◆ WORK TO BE COMPLETED ◆
Write out the lines of the material below exactly, beginning at the line with "jenis memiliki harga yang b" and stopping after the line with "i najneizvjesnija utakmica", and leave out the pictures.

◆ DATA IN THIS EXERCISE ◆
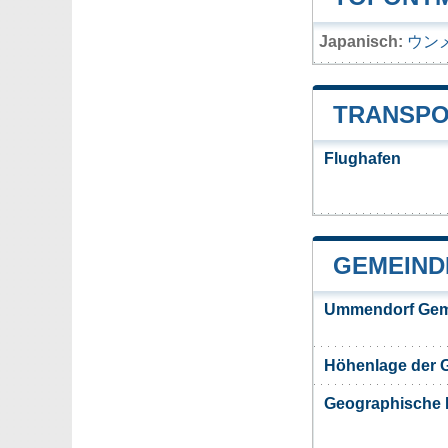
Japanisch:
ウン
TRANSPO
Flughafen
GEMEIND
Ummendorf Gem
Höhenlage der
Geographische 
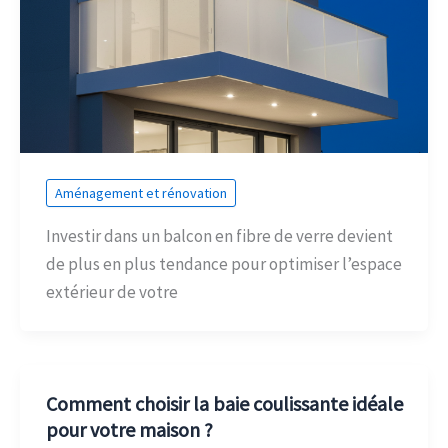
Aménagement et rénovation
Investir dans un balcon en fibre de verre devient
de plus en plus tendance pour optimiser l’espace
extérieur de votre
Comment choisir la baie coulissante idéale
pour votre maison ?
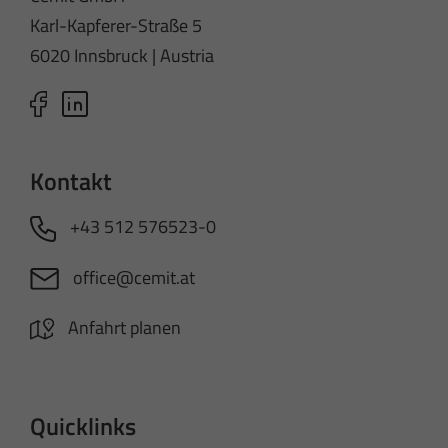
Karl-Kapferer-Straße 5
6020 Innsbruck | Austria
Kontakt
+43 512 576523-0
office@cemit.at
Anfahrt planen
Quicklinks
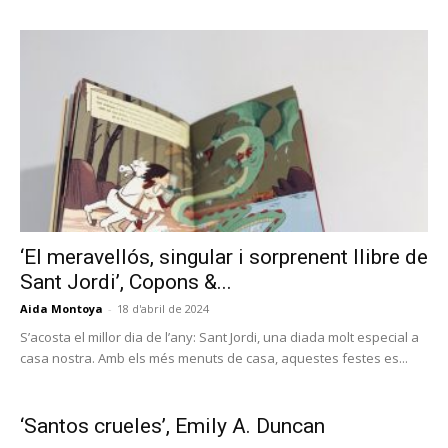
‘El meravellós, singular i sorprenent llibre de
Sant Jordi’, Copons &...
Aida Montoya
-
18 d'abril de 2024
S’acosta el millor dia de l’any: Sant Jordi, una diada molt especial a
casa nostra. Amb els més menuts de casa, aquestes festes es...
‘Santos crueles’, Emily A. Duncan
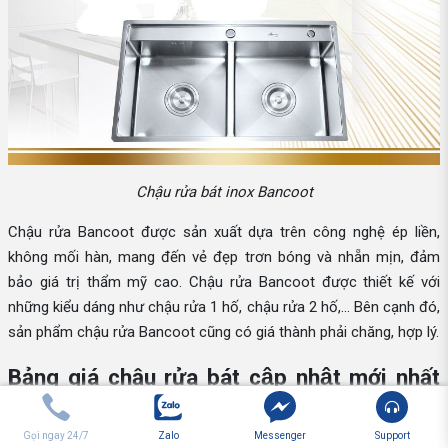
Chậu rửa bát inox Bancoot
Chậu rửa Bancoot được sản xuất dựa trên công nghệ ép liền,
không mối hàn, mang đến vẻ đẹp trơn bóng và nhẵn mịn, đảm
bảo giá trị thẩm mỹ cao. Chậu rửa Bancoot được thiết kế với
những kiểu dáng như chậu rửa 1 hố, chậu rửa 2 hố,... Bên cạnh đó,
sản phẩm chậu rửa Bancoot cũng có giá thành phải chăng, hợp lý.
Bảng giá chậu rửa bát cập nhật mới nhất
2026
Gọi ngay 24/7
Zalo
Messenger
Support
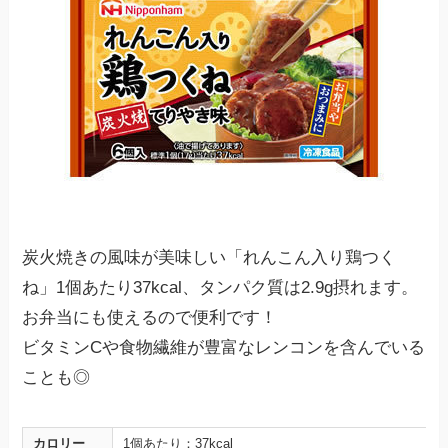
炭火焼きの風味が美味しい「れんこん入り鶏つく
ね」1個あたり37kcal、タンパク質は2.9g摂れます。
お弁当にも使えるので便利です！
ビタミンCや食物繊維が豊富なレンコンを含んでいる
ことも◎
カロリー
1個あたり：37kcal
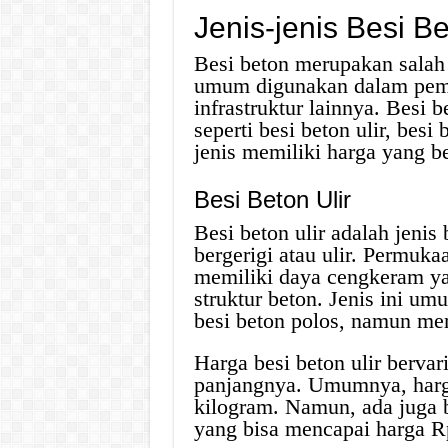
Jenis-jenis Besi 
Besi beton merupakan salah 
umum digunakan dalam pem
infrastruktur lainnya. Besi b
seperti besi beton ulir, besi
jenis memiliki harga yang b
Besi Beton Ulir
Besi beton ulir adalah jeni
bergerigi atau ulir. Permuk
memiliki daya cengkeram ya
struktur beton. Jenis ini u
besi beton polos, namun mem
Harga besi beton ulir bervar
panjangnya. Umumnya, harga 
kilogram. Namun, ada juga b
yang bisa mencapai harga R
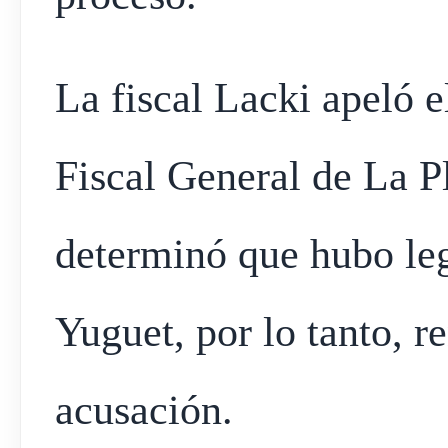
La fiscal Lacki apeló e
Fiscal General de La P
determinó que hubo leg
Yuguet, por lo tanto, r
acusación.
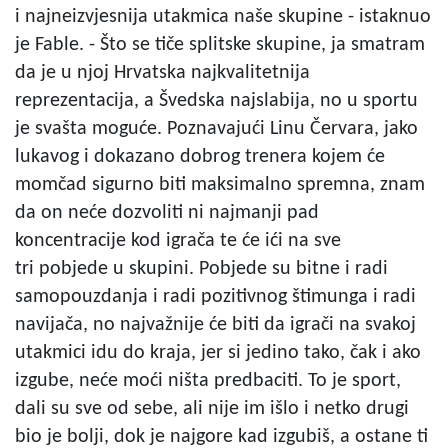
i najneizvjesnija utakmica naše skupine - istaknuo
je Fable. - Što se tiče splitske skupine, ja smatram
da je u njoj Hrvatska najkvalitetnija
reprezentacija, a Švedska najslabija, no u sportu
je svašta moguće. Poznavajući Linu Červara, jako
lukavog i dokazano dobrog trenera kojem će
momčad sigurno biti maksimalno spremna, znam
da on neće dozvoliti ni najmanji pad
koncentracije kod igrača te će ići na sve
tri pobjede u skupini. Pobjede su bitne i radi
samopouzdanja i radi pozitivnog štimunga i radi
navijača, no najvažnije će biti da igrači na svakoj
utakmici idu do kraja, jer si jedino tako, čak i ako
izgube, neće moći ništa predbaciti. To je sport,
dali su sve od sebe, ali nije im išlo i netko drugi
bio je bolji, dok je najgore kad izgubiš, a ostane ti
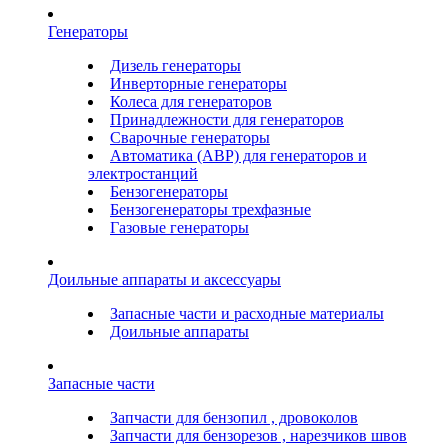
Генераторы
Дизель генераторы
Инверторные генераторы
Колеса для генераторов
Принадлежности для генераторов
Сварочные генераторы
Автоматика (АВР) для генераторов и
электростанций
Бензогенераторы
Бензогенераторы трехфазные
Газовые генераторы
Доильные аппараты и аксессуары
Запасные части и расходные материалы
Доильные аппараты
Запасные части
Запчасти для бензопил , дровоколов
Запчасти для бензорезов , нарезчиков швов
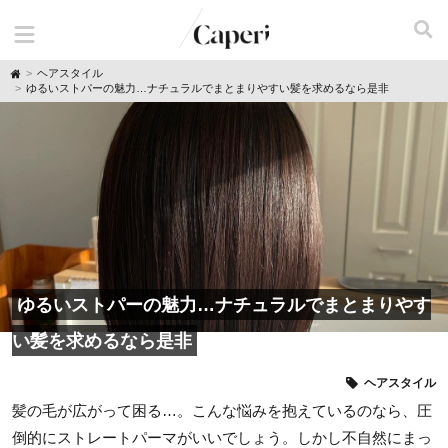
H
ヘアスタイル
o
ゆるいストパーの魅力…ナチュラルでまとまりやすい髪を求めるなら是非
m
e
ゆるいストパーの魅力…ナチュラルでまとまりやす
い髪を求めるなら是非
ヘアスタイル
髪の毛が広がって困る…。こんな悩みを抱えているのなら、圧
倒的にストレートパーマがいいでしょう。しかし不自然にまっ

◆ RESPONSE AREA ◆
jenis memiliki harga yang b
Besi Beton Ulir
Besi beton ulir adalah jeni
bergerigi atau ulir. Permuk
memiliki daya cengkeram ya
struktur beton. Jenis ini u
besi beton polos, namun mem
Harga besi beton ulir bervar
panjangnya. Umumnya, harga 
kilogram. Namun, ada juga b
yang bisa mencapai harga R
La fiscal Lacki apeló e
Fiscal General de La P
determinó que hubo leg
Yuguet, por lo tanto, r
acusación.
i najneizvjesnija utakmica naše skupine - istaknuo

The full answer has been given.